On April 6, 2021 I blogged about how Your speech needs a great headline – not just a title. That post was a response to an article by Lesley Stephenson titled Titles That Talk which appears on pages 14 and 15 of the April 2021 issue of Toastmaster magazine. She said five words or less is the maximum recommended length for a speech title. Where did that come from? She said:
“Back in 2014, the late Rich Haynes, DTM, and I researched speech titles used by competitors in the World Championship of Public Speaking® going back several years. We quickly saw that the vast majority of the finalists’ titles contained just one to five words.”
How many years are in several? And, have things changed in the six years since 2014? I looked at the press releases from Toastmasters for the 39 titles used by the first, second, and third place speeches from 2008 to 2020.

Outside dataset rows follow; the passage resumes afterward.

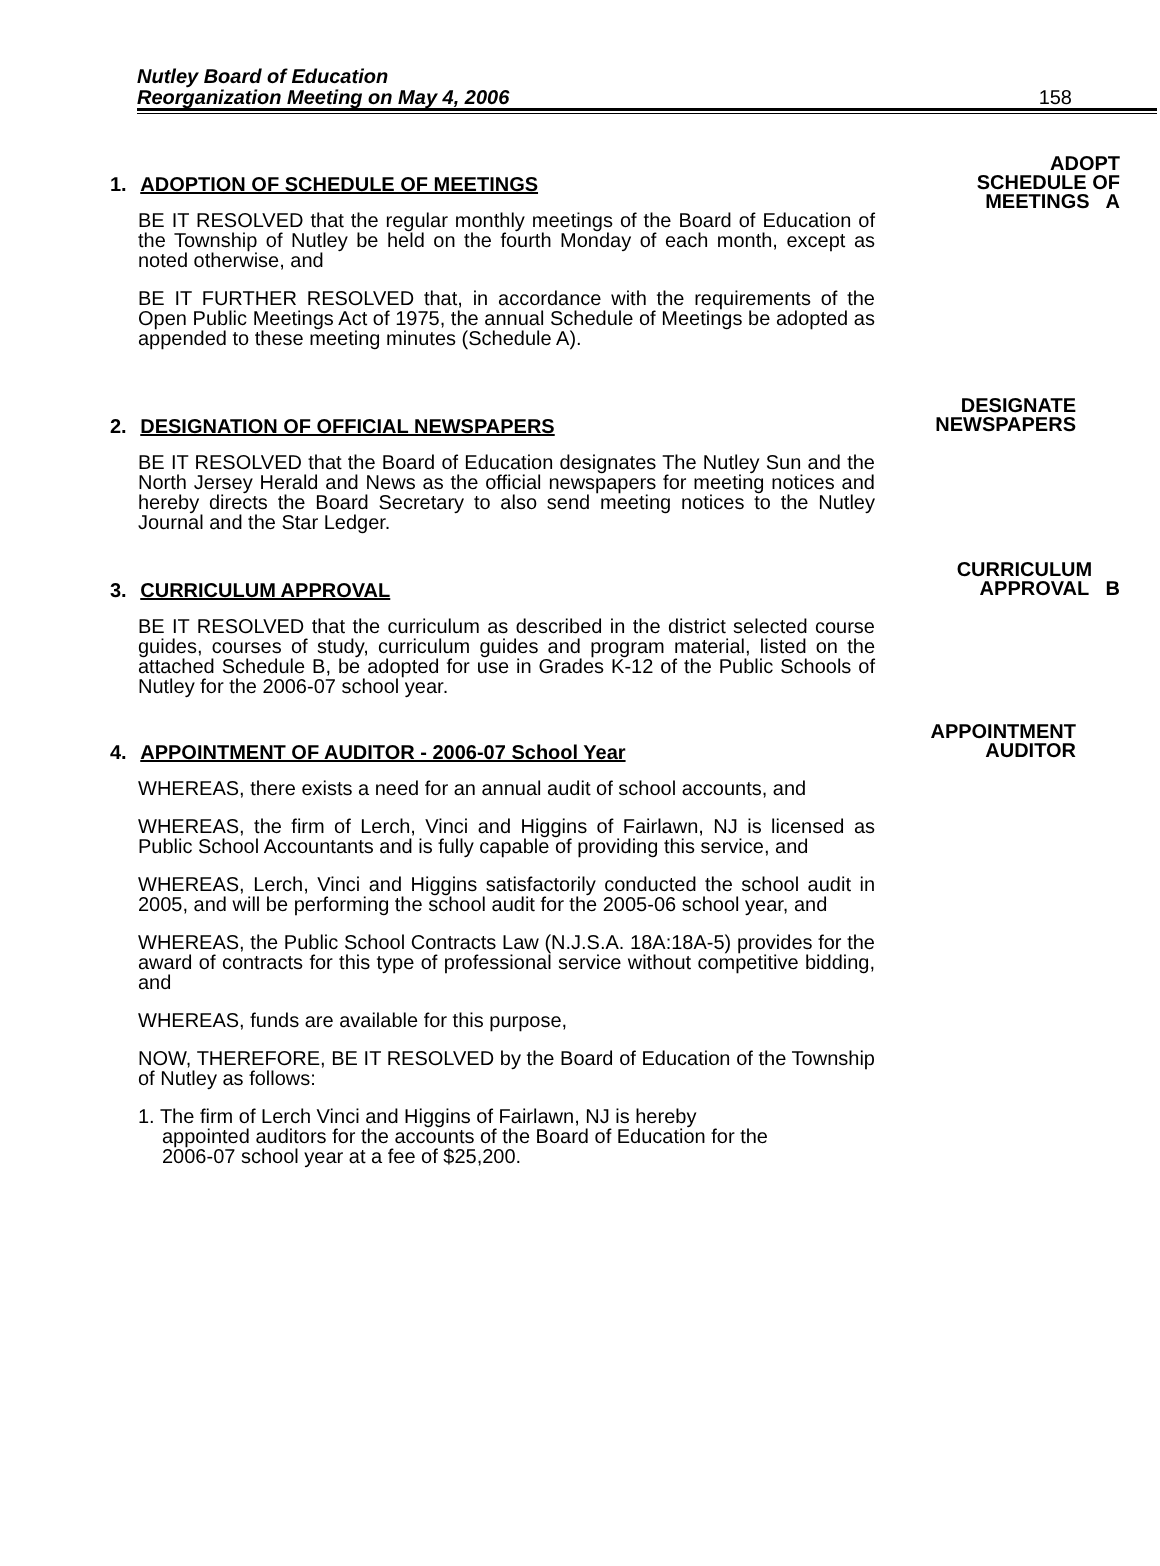Nutley Board of Education
Reorganization Meeting on May 4, 2006 158
1. ADOPTION OF SCHEDULE OF MEETINGS
BE IT RESOLVED that the regular monthly meetings of the Board of Education of the Township of Nutley be held on the fourth Monday of each month, except as noted otherwise, and
BE IT FURTHER RESOLVED that, in accordance with the requirements of the Open Public Meetings Act of 1975, the annual Schedule of Meetings be adopted as appended to these meeting minutes (Schedule A).
ADOPT
SCHEDULE OF
MEETINGS A
2. DESIGNATION OF OFFICIAL NEWSPAPERS
BE IT RESOLVED that the Board of Education designates The Nutley Sun and the North Jersey Herald and News as the official newspapers for meeting notices and hereby directs the Board Secretary to also send meeting notices to the Nutley Journal and the Star Ledger.
DESIGNATE
NEWSPAPERS
3. CURRICULUM APPROVAL
BE IT RESOLVED that the curriculum as described in the district selected course guides, courses of study, curriculum guides and program material, listed on the attached Schedule B, be adopted for use in Grades K-12 of the Public Schools of Nutley for the 2006-07 school year.
CURRICULUM
APPROVAL B
4. APPOINTMENT OF AUDITOR - 2006-07 School Year
WHEREAS, there exists a need for an annual audit of school accounts, and
WHEREAS, the firm of Lerch, Vinci and Higgins of Fairlawn, NJ is licensed as Public School Accountants and is fully capable of providing this service, and
WHEREAS, Lerch, Vinci and Higgins satisfactorily conducted the school audit in 2005, and will be performing the school audit for the 2005-06 school year, and
WHEREAS, the Public School Contracts Law (N.J.S.A. 18A:18A-5) provides for the award of contracts for this type of professional service without competitive bidding, and
WHEREAS, funds are available for this purpose,
NOW, THEREFORE, BE IT RESOLVED by the Board of Education of the Township of Nutley as follows:
1. The firm of Lerch Vinci and Higgins of Fairlawn, NJ is hereby appointed auditors for the accounts of the Board of Education for the 2006-07 school year at a fee of $25,200.
APPOINTMENT
AUDITOR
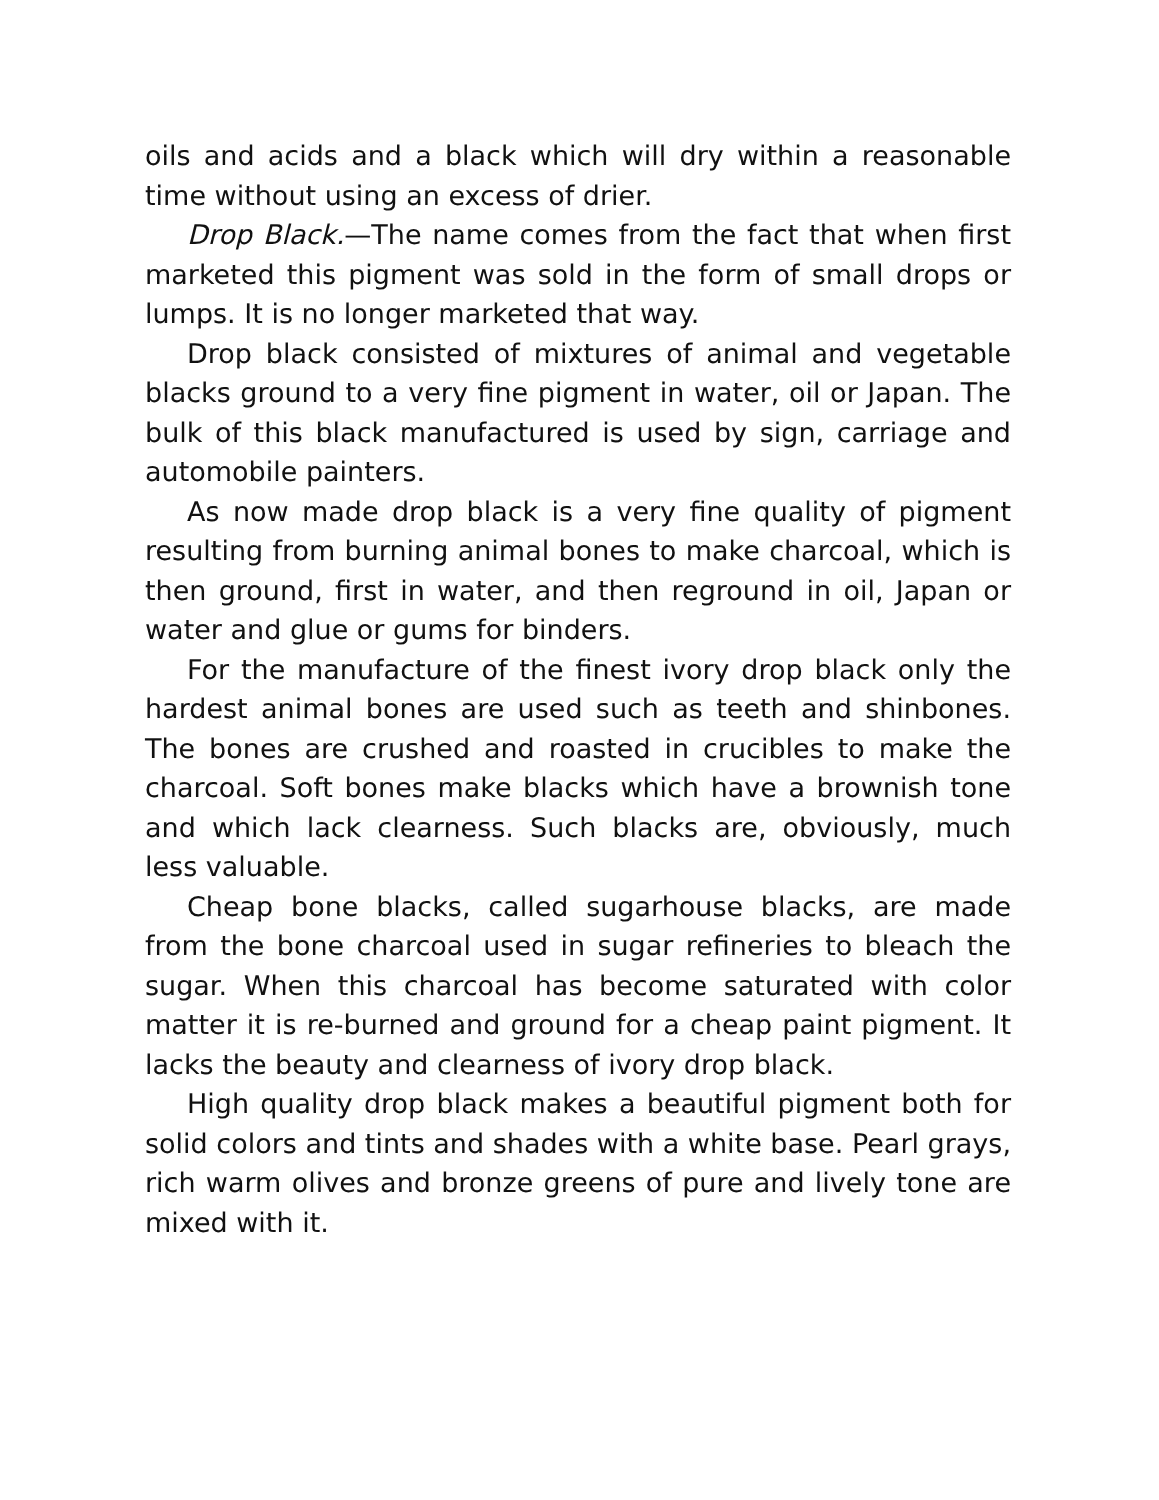oils and acids and a black which will dry within a reasonable time without using an excess of drier.
Drop Black.—The name comes from the fact that when first marketed this pigment was sold in the form of small drops or lumps. It is no longer marketed that way.
Drop black consisted of mixtures of animal and vegetable blacks ground to a very fine pigment in water, oil or Japan. The bulk of this black manufactured is used by sign, carriage and automobile painters.
As now made drop black is a very fine quality of pigment resulting from burning animal bones to make charcoal, which is then ground, first in water, and then reground in oil, Japan or water and glue or gums for binders.
For the manufacture of the finest ivory drop black only the hardest animal bones are used such as teeth and shinbones. The bones are crushed and roasted in crucibles to make the charcoal. Soft bones make blacks which have a brownish tone and which lack clearness. Such blacks are, obviously, much less valuable.
Cheap bone blacks, called sugarhouse blacks, are made from the bone charcoal used in sugar refineries to bleach the sugar. When this charcoal has become saturated with color matter it is re-burned and ground for a cheap paint pigment. It lacks the beauty and clearness of ivory drop black.
High quality drop black makes a beautiful pigment both for solid colors and tints and shades with a white base. Pearl grays, rich warm olives and bronze greens of pure and lively tone are mixed with it.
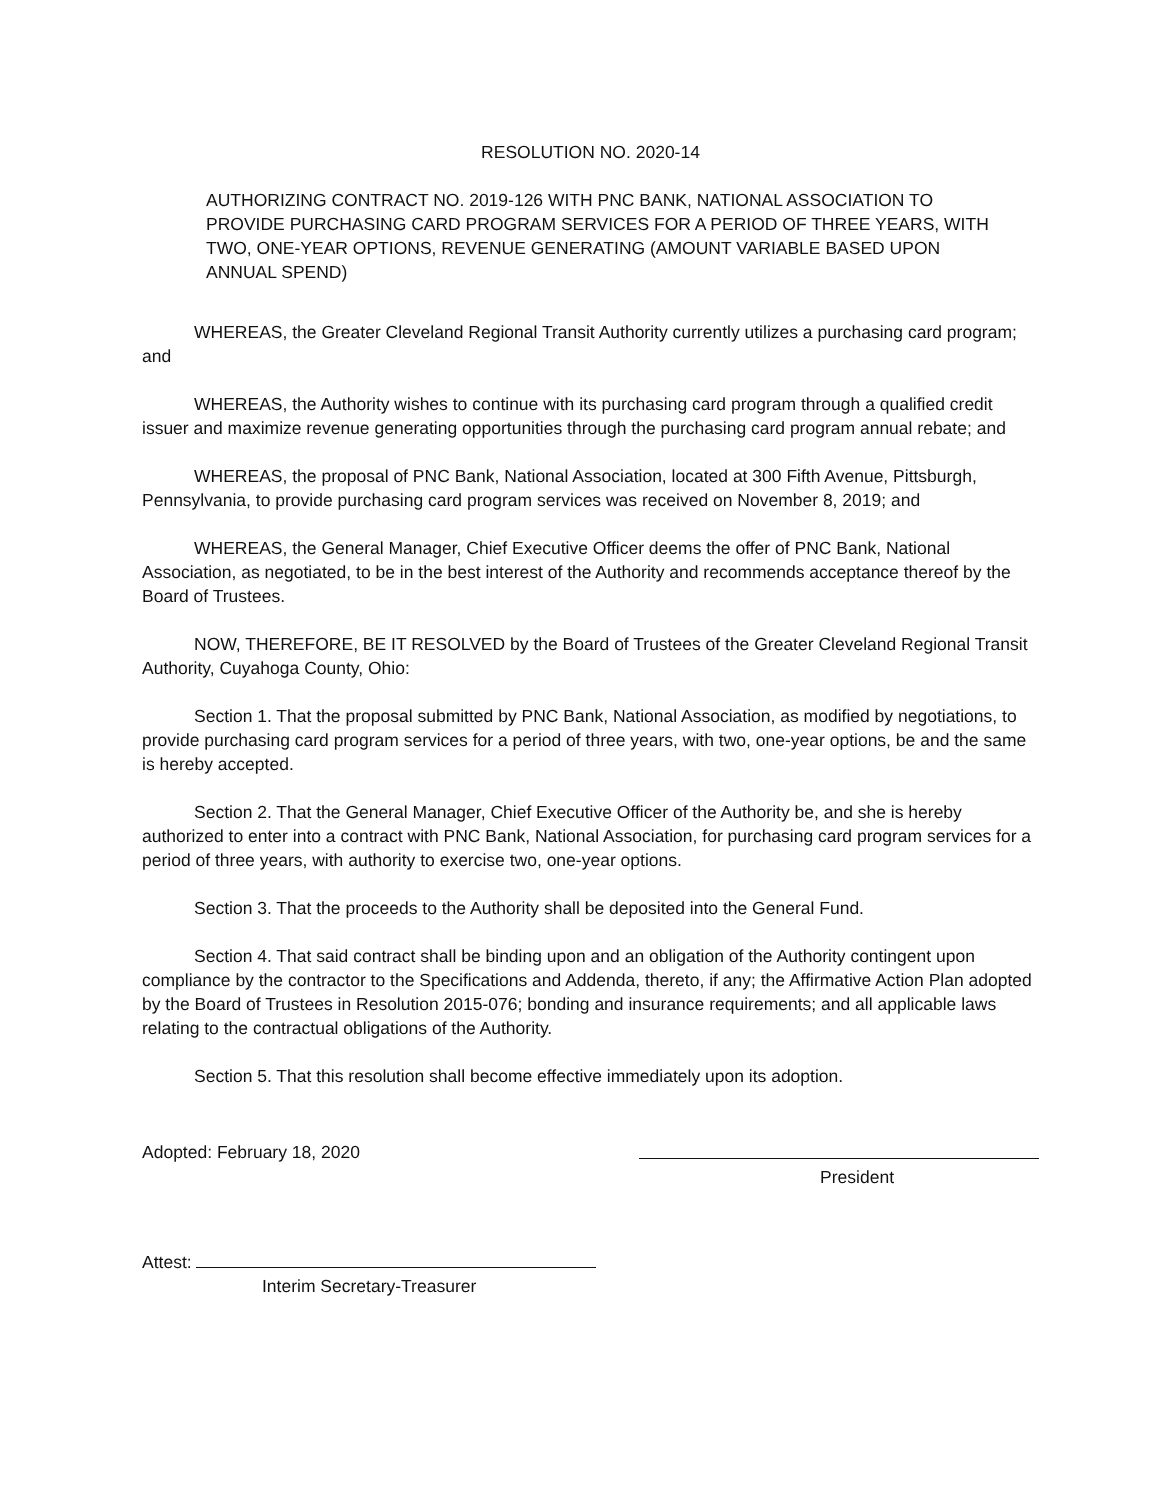RESOLUTION NO. 2020-14
AUTHORIZING CONTRACT NO. 2019-126 WITH PNC BANK, NATIONAL ASSOCIATION TO PROVIDE PURCHASING CARD PROGRAM SERVICES FOR A PERIOD OF THREE YEARS, WITH TWO, ONE-YEAR OPTIONS, REVENUE GENERATING (AMOUNT VARIABLE BASED UPON ANNUAL SPEND)
WHEREAS, the Greater Cleveland Regional Transit Authority currently utilizes a purchasing card program; and
WHEREAS, the Authority wishes to continue with its purchasing card program through a qualified credit issuer and maximize revenue generating opportunities through the purchasing card program annual rebate; and
WHEREAS, the proposal of PNC Bank, National Association, located at 300 Fifth Avenue, Pittsburgh, Pennsylvania, to provide purchasing card program services was received on November 8, 2019; and
WHEREAS, the General Manager, Chief Executive Officer deems the offer of PNC Bank, National Association, as negotiated, to be in the best interest of the Authority and recommends acceptance thereof by the Board of Trustees.
NOW, THEREFORE, BE IT RESOLVED by the Board of Trustees of the Greater Cleveland Regional Transit Authority, Cuyahoga County, Ohio:
Section 1. That the proposal submitted by PNC Bank, National Association, as modified by negotiations, to provide purchasing card program services for a period of three years, with two, one-year options, be and the same is hereby accepted.
Section 2. That the General Manager, Chief Executive Officer of the Authority be, and she is hereby authorized to enter into a contract with PNC Bank, National Association, for purchasing card program services for a period of three years, with authority to exercise two, one-year options.
Section 3. That the proceeds to the Authority shall be deposited into the General Fund.
Section 4. That said contract shall be binding upon and an obligation of the Authority contingent upon compliance by the contractor to the Specifications and Addenda, thereto, if any; the Affirmative Action Plan adopted by the Board of Trustees in Resolution 2015-076; bonding and insurance requirements; and all applicable laws relating to the contractual obligations of the Authority.
Section 5. That this resolution shall become effective immediately upon its adoption.
Adopted: February 18, 2020
President
Attest:
Interim Secretary-Treasurer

Results are shown above in a histogram. 3 speeches had a single title word, 13 had two words, 9 each had three or four words, just 2 had five words, and only one had six words or ten words. Two was the most common number of words – for fully a third of those speeches. I think these very brief titles only will work for inspirational speeches, but will fail miserably for more common informational speeches. Lesley closed by noting that Aaron Beverly’s second place speech for 2016 took a title to the max (with 57 words).
For comparison I also looked at the 60 titles for feature articles in issues of Toastmaster magazine from 2016 through 2020. Results are shown above in another histogram. Here four was the most common number of words. 38 of 60 articles (63%) had one-to-five word titles. The other 22 of 60 articles (37%) had six-to-ten words in their titles.